ACTIVITY LIST
(1) From the summary on the defocusing Manakov system, list the three findings it gives under the heading "Findings".
(2) Please rewrite the paragraph of the summary on the defocusing Manakov system that begins "We investigate the long-time asymptotic behavior" as a short list of its main facts.

== EXTRACT TO READ

Painlev\'e-type asymptotics for the defocusing Manakov system with nonzero boundary conditions

TL;DR

This paper analyzes the long-time asymptotics of solutions to the defocusing Manakov system with nonzero boundary conditions, revealing a transition zone where solutions relate to Painlevé II solutions, using Riemann-Hilbert problem techniques.

Contribution

It provides the first rigorous derivation of Painlevé-type asymptotics for the defocusing Manakov system with nonzero boundaries, employing the Deift-Zhou steepest descent method.

Findings

Asymptotic behavior characterized within a narrow transition zone.

Leading-order term expressed via Painlevé II Hastings-McLeod solution.

Error bounds established for the asymptotic approximation.

Abstract

We investigate the long-time asymptotic behavior of a class of solutions to the defocusing Manakov system under nonzero boundary conditions. These solutions are characterized by a $3 \times 3$ matrix Riemann Hilbert problem. We find that they exhibit interesting asymptotic behavior within a narrow transition zone in the $x$-$t$ plane. We determine the leading-order asymptotic term and the error bound in this region, and we demonstrate that the leading term can be expressed in terms of the Hastings-McLeod solution of the Painlev\'e II equation. The proof is rigorously established by applying the Deift-Zhou nonlinear steepest descent method to the associated Riemann Hilbert problem.

====
== EXTRACTED INFORMATION

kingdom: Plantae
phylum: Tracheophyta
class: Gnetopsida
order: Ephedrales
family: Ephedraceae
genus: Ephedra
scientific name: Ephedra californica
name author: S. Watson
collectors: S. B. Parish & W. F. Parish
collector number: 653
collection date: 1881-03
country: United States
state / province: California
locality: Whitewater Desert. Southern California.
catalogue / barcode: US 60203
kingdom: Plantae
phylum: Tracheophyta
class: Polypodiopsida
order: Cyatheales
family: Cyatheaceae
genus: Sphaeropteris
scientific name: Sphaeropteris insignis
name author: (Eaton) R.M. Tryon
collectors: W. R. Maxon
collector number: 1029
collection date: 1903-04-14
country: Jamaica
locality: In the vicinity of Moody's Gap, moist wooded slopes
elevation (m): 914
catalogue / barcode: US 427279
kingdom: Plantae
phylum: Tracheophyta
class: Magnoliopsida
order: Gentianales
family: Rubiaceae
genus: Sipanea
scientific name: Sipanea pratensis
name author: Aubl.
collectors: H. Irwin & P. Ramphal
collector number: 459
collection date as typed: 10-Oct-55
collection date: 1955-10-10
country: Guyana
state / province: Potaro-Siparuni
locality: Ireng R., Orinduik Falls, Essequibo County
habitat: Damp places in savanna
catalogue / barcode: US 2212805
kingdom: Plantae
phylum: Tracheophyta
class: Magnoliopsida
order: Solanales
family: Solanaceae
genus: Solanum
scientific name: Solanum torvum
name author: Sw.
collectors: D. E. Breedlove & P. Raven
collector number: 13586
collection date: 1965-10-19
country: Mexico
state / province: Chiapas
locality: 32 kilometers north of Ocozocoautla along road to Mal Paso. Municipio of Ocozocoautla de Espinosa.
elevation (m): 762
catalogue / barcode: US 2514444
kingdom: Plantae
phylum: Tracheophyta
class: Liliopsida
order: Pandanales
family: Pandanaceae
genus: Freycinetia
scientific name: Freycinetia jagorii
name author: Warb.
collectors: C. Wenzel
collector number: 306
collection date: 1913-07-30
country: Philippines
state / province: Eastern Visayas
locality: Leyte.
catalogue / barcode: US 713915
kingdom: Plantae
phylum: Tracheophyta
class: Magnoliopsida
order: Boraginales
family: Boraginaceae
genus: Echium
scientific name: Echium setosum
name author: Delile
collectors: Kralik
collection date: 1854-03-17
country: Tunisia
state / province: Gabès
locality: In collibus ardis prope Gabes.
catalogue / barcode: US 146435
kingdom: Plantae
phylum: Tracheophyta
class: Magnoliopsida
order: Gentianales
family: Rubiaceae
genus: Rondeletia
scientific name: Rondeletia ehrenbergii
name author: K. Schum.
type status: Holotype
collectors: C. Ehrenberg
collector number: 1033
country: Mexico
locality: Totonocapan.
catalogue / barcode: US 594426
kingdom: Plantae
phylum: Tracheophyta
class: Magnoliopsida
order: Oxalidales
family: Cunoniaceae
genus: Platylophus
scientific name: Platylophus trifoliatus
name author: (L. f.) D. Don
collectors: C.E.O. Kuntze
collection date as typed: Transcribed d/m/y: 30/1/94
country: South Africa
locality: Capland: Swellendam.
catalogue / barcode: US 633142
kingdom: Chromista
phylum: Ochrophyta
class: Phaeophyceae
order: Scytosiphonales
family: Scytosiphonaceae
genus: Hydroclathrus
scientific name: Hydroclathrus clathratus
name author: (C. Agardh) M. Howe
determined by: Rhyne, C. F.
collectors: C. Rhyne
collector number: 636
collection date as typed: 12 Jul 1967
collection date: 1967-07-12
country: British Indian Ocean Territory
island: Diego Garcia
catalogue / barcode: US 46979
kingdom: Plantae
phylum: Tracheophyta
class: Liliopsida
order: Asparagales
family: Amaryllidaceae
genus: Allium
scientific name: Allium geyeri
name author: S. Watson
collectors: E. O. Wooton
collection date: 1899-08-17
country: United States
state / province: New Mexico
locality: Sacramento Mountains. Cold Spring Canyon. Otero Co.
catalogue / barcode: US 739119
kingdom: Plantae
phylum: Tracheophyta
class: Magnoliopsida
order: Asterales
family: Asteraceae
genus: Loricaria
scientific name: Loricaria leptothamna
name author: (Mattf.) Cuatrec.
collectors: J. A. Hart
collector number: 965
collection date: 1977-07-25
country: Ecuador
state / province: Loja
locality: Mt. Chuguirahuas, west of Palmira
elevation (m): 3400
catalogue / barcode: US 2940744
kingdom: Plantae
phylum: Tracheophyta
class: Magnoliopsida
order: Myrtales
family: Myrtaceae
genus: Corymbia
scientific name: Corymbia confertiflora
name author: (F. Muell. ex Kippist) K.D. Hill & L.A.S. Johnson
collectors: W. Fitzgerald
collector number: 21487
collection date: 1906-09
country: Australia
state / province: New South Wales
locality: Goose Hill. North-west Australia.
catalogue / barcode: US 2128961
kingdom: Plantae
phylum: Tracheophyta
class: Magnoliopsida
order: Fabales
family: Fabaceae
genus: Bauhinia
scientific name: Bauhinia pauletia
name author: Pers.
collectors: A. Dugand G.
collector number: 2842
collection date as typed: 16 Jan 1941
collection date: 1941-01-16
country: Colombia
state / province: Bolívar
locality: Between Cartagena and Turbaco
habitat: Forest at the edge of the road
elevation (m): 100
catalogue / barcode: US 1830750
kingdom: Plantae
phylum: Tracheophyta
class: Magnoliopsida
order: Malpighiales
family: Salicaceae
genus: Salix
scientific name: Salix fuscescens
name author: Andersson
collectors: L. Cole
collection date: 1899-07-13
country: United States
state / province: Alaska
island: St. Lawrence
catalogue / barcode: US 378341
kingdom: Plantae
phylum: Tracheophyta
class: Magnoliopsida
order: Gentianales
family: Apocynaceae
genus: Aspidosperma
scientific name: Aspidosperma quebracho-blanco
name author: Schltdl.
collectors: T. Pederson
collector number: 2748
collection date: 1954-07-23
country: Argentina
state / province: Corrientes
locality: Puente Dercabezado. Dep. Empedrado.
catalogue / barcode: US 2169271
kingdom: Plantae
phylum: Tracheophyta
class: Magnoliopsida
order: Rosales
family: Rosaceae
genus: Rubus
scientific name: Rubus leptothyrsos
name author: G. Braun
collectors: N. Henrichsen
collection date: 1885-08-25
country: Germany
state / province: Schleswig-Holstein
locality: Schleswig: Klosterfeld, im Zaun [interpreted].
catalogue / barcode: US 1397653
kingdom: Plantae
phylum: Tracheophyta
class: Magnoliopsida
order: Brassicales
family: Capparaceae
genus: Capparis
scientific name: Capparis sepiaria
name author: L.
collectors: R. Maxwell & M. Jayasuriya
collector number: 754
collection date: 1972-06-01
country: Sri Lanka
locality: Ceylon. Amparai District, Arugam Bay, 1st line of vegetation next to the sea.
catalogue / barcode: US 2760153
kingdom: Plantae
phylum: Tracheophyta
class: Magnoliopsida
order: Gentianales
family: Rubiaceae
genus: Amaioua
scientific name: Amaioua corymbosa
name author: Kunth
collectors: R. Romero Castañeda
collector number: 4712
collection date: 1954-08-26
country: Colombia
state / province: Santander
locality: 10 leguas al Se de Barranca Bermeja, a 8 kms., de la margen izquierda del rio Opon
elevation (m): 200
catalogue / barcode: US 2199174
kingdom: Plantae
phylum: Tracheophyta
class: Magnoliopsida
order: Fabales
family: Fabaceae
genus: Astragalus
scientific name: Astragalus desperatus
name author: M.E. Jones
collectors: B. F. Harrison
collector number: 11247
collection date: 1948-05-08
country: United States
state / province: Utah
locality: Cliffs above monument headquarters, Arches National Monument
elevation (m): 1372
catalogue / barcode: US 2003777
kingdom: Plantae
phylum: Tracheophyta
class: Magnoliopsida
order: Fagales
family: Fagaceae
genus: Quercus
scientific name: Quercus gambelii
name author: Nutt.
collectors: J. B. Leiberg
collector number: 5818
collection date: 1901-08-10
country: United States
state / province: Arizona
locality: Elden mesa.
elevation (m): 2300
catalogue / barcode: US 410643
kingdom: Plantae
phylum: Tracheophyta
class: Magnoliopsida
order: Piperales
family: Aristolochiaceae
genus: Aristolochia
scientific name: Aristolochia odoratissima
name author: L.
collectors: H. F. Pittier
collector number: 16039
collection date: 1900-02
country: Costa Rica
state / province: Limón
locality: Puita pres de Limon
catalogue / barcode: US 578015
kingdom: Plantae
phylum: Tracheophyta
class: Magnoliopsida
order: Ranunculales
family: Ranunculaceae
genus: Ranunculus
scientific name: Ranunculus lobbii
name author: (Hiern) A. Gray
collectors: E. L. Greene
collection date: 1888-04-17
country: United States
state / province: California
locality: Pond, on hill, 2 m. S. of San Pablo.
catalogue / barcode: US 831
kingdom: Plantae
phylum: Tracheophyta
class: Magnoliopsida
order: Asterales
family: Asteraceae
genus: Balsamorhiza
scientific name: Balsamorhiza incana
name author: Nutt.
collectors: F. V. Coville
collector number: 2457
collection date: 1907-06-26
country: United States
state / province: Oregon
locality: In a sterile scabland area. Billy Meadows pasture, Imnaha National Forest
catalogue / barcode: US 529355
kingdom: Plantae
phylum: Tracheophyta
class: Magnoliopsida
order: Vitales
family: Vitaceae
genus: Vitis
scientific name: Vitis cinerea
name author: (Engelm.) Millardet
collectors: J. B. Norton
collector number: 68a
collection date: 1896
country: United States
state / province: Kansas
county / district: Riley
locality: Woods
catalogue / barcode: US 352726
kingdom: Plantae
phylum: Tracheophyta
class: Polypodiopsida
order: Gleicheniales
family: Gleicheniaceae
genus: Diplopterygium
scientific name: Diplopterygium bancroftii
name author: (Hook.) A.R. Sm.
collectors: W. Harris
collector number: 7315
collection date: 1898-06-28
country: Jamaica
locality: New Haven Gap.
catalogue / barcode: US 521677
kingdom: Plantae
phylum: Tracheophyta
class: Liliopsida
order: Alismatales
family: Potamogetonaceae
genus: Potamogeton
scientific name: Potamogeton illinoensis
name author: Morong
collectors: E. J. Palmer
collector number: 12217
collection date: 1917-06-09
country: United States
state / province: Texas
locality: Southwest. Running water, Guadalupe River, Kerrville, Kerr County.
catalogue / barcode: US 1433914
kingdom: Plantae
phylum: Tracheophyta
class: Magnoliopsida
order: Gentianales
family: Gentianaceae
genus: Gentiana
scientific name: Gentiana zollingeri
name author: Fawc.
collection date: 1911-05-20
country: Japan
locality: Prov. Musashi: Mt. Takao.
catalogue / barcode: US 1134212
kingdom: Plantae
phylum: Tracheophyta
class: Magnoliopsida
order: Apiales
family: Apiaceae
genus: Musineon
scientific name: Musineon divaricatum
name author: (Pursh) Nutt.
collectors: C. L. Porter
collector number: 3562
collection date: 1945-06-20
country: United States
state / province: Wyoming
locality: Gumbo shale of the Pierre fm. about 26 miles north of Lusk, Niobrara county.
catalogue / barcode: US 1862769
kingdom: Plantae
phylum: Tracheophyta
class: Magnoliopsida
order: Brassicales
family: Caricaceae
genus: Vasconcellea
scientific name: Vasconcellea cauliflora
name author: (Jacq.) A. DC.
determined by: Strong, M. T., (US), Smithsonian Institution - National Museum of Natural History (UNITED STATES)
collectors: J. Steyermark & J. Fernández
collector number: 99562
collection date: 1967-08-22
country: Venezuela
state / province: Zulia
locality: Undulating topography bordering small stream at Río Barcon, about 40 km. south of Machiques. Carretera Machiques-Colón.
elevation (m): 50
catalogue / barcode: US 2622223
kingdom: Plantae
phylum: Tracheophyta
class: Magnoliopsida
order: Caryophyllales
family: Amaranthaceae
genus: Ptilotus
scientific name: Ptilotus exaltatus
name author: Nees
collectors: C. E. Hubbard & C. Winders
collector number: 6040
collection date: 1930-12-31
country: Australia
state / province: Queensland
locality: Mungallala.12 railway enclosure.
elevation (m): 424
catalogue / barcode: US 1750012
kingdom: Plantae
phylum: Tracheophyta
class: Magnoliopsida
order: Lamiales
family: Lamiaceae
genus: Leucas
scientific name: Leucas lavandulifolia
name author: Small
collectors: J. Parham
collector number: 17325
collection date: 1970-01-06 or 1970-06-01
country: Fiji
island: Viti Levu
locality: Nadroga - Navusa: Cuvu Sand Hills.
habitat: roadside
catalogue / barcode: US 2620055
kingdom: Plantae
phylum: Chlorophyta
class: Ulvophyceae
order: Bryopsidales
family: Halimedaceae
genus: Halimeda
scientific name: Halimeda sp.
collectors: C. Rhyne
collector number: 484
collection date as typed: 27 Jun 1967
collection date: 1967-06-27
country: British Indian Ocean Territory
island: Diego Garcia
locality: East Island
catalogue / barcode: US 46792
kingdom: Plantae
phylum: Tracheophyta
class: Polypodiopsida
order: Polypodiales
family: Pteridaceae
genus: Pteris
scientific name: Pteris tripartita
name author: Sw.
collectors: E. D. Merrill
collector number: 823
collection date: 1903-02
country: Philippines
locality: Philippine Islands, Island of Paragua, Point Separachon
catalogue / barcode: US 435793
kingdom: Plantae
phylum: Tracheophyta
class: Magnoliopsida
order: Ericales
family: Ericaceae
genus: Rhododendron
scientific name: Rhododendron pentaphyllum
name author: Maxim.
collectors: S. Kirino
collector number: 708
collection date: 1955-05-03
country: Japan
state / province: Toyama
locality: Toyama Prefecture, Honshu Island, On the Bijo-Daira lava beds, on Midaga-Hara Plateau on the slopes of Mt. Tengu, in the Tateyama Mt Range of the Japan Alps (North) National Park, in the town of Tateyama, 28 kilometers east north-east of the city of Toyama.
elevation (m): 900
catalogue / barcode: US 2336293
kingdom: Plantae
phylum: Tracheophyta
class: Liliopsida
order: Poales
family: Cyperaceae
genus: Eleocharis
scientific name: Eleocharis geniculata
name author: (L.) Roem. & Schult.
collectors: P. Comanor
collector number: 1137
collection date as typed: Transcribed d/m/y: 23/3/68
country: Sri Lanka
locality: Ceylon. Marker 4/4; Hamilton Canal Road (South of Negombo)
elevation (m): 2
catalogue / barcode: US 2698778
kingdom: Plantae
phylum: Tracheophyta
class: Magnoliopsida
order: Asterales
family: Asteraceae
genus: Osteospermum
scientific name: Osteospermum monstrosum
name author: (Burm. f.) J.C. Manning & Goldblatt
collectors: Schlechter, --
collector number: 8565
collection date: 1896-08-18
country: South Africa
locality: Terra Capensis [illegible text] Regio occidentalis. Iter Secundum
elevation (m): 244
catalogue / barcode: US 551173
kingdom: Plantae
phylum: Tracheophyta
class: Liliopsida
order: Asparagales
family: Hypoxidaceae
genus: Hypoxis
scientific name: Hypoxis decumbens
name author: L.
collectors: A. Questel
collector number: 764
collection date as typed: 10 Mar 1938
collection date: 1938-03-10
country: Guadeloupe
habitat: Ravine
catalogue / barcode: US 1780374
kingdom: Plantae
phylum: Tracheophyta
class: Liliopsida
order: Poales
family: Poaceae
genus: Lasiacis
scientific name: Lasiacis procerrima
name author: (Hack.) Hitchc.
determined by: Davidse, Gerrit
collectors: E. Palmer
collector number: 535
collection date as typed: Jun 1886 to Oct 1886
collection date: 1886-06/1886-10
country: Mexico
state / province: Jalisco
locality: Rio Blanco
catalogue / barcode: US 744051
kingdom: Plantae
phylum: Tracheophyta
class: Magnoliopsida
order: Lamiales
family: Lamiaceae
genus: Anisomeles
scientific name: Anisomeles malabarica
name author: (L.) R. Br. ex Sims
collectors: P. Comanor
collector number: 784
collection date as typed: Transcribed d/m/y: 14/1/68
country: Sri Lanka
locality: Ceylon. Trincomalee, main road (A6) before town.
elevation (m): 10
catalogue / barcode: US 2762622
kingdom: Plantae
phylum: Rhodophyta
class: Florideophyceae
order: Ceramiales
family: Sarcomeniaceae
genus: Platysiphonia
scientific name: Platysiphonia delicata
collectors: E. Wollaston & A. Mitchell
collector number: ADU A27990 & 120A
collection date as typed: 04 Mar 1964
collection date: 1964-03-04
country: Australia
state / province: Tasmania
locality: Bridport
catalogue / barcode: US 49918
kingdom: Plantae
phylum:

====

TASK-BY-TASK ANSWERS
(1)
- Asymptotic behavior characterized within a narrow transition zone.
- Leading-order term expressed via Painlevé II Hastings-McLeod solution.
- Error bounds established for the asymptotic approximation.

(2)
- Subject: long-time asymptotic behavior of a class of solutions to the defocusing Manakov system with nonzero boundary conditions.
- The solutions are characterized by a 3 × 3 matrix Riemann-Hilbert problem.
- They show interesting asymptotic behavior in a narrow transition zone in the x-t plane.
- In that region, the leading-order asymptotic term and the error bound are determined.
- The leading term can be expressed through the Hastings-McLeod solution of the Painlevé II equation.
- The proof applies the Deift-Zhou nonlinear steepest descent method to the associated Riemann-Hilbert problem.